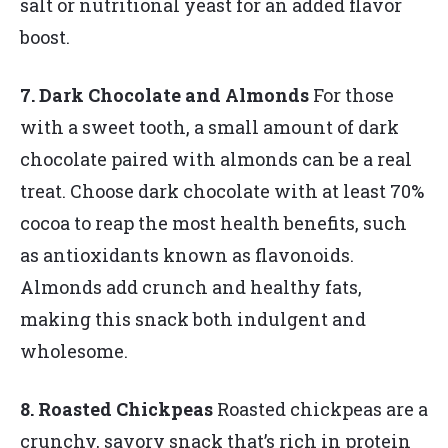
salt or nutritional yeast for an added flavor
boost.
7. Dark Chocolate and Almonds
For those
with a sweet tooth, a small amount of dark
chocolate paired with almonds can be a real
treat. Choose dark chocolate with at least 70%
cocoa to reap the most health benefits, such
as antioxidants known as flavonoids.
Almonds add crunch and healthy fats,
making this snack both indulgent and
wholesome.
8. Roasted Chickpeas
Roasted chickpeas are a
crunchy, savory snack that’s rich in protein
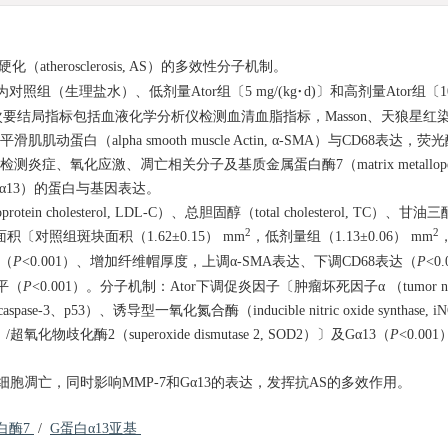
（atherosclerosis, AS）的多效性分子机制。
（生理盐水）、低剂量Ator组〔5 mg/(kg·d)〕和高剂量Ator组〔10 m
次要结局指标包括血液化学分析仪检测血清血脂指标，Masson、天狼星红
（alpha smooth muscle Actin, α-SMA）与CD68表达
qPCR法分别检测炎症、氧化应激、凋亡相关分子及基质金属蛋白酶7（matrix metallopepti
 α-13, Gα13）的蛋白与基因表达。
cholesterol, LDL-C）、总胆固醇（total cholesterol, TC）、甘油三酯（tr
2
2
〔对照组斑块面积（1.62±0.15） mm
，低剂量组（1.13±0.06） mm
量（
P
<0.001）、增加纤维帽厚度，上调α-SMA表达、下调CD68表达（
P
<0
水平（
P
<0.001）。分子机制：Ator下调促炎因子〔肿瘤坏死因子α （tumor necrosis
ase-3、p53）、诱导型一氧化氮合酶（inducible nitric oxide synthase
化物歧化酶2（superoxide dismutase 2, SOD2）〕及Gα13（
P
<0.0
凋亡，同时影响MMP-7和Gα13的表达，发挥抗AS的多效作用。
白酶7
/
G蛋白α13亚基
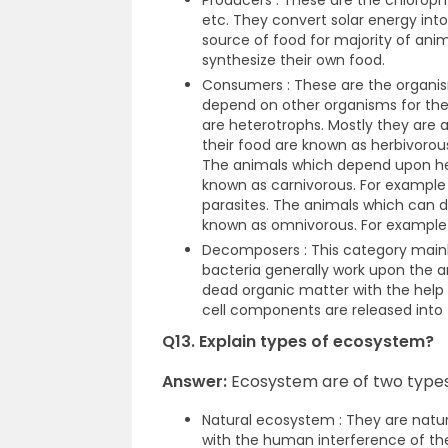
Producers : These are the chlorophy
etc. They convert solar energy int
source of food for majority of ani
synthesize their own food.
Consumers : These are the organi
depend on other organisms for th
are heterotrophs. Mostly they are 
their food are known as herbivorous
The animals which depend upon her
known as carnivorous. For example 
parasites. The animals which can d
known as omnivorous. For example
Decomposers : This category mainl
bacteria generally work upon the an
dead organic matter with the help
cell components are released into
Q13. Explain types of ecosystem?
Answer:
Ecosystem are of two types
Natural ecosystem : They are natur
with the human interference of the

-- Problem to solve --
Go through the records above, find each line with the string "depend", and copy it.

-- Written response --
depend on other organisms for th
The animals which depend upon her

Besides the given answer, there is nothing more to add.